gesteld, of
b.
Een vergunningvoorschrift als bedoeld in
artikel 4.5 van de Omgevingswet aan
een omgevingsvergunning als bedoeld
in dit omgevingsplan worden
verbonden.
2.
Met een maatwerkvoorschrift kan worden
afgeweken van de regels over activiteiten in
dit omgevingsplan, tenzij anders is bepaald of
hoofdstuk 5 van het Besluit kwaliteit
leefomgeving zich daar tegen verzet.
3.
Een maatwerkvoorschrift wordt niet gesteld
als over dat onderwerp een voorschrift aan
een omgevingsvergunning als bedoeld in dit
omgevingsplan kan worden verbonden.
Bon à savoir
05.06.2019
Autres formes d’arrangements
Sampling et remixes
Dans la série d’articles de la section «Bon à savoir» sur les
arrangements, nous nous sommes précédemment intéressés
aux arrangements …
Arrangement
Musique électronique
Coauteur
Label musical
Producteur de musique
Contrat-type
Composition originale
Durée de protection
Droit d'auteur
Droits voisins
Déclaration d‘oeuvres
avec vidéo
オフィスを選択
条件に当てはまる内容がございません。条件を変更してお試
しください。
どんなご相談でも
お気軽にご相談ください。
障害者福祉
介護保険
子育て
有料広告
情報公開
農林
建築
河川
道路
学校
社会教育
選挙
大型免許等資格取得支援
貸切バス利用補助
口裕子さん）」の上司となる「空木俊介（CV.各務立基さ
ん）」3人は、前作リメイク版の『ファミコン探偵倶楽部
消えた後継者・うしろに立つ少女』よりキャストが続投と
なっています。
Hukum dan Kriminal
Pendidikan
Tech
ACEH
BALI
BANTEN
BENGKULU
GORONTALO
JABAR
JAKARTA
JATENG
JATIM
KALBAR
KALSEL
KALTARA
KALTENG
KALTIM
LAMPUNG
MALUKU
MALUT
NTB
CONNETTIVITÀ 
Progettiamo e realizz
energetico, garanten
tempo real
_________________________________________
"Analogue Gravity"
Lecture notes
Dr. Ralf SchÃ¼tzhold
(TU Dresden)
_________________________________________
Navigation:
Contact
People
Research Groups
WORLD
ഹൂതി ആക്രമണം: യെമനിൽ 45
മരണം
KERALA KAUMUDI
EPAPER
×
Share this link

════════

Reproduce every line above verbatim, keeping each character and line break unchanged.

gesteld, of
b.
Een vergunningvoorschrift als bedoeld in
artikel 4.5 van de Omgevingswet aan
een omgevingsvergunning als bedoeld
in dit omgevingsplan worden
verbonden.
2.
Met een maatwerkvoorschrift kan worden
afgeweken van de regels over activiteiten in
dit omgevingsplan, tenzij anders is bepaald of
hoofdstuk 5 van het Besluit kwaliteit
leefomgeving zich daar tegen verzet.
3.
Een maatwerkvoorschrift wordt niet gesteld
als over dat onderwerp een voorschrift aan
een omgevingsvergunning als bedoeld in dit
omgevingsplan kan worden verbonden.
Bon à savoir
05.06.2019
Autres formes d’arrangements
Sampling et remixes
Dans la série d’articles de la section «Bon à savoir» sur les
arrangements, nous nous sommes précédemment intéressés
aux arrangements …
Arrangement
Musique électronique
Coauteur
Label musical
Producteur de musique
Contrat-type
Composition originale
Durée de protection
Droit d'auteur
Droits voisins
Déclaration d‘oeuvres
avec vidéo
オフィスを選択
条件に当てはまる内容がございません。条件を変更してお試
しください。
どんなご相談でも
お気軽にご相談ください。
障害者福祉
介護保険
子育て
有料広告
情報公開
農林
建築
河川
道路
学校
社会教育
選挙
大型免許等資格取得支援
貸切バス利用補助
口裕子さん）」の上司となる「空木俊介（CV.各務立基さ
ん）」3人は、前作リメイク版の『ファミコン探偵倶楽部
消えた後継者・うしろに立つ少女』よりキャストが続投と
なっています。
Hukum dan Kriminal
Pendidikan
Tech
ACEH
BALI
BANTEN
BENGKULU
GORONTALO
JABAR
JAKARTA
JATENG
JATIM
KALBAR
KALSEL
KALTARA
KALTENG
KALTIM
LAMPUNG
MALUKU
MALUT
NTB
CONNETTIVITÀ 
Progettiamo e realizz
energetico, garanten
tempo real
_________________________________________
"Analogue Gravity"
Lecture notes
Dr. Ralf SchÃ¼tzhold
(TU Dresden)
_________________________________________
Navigation:
Contact
People
Research Groups
WORLD
ഹൂതി ആക്രമണം: യെമനിൽ 45
മരണം
KERALA KAUMUDI
EPAPER
×
Share this link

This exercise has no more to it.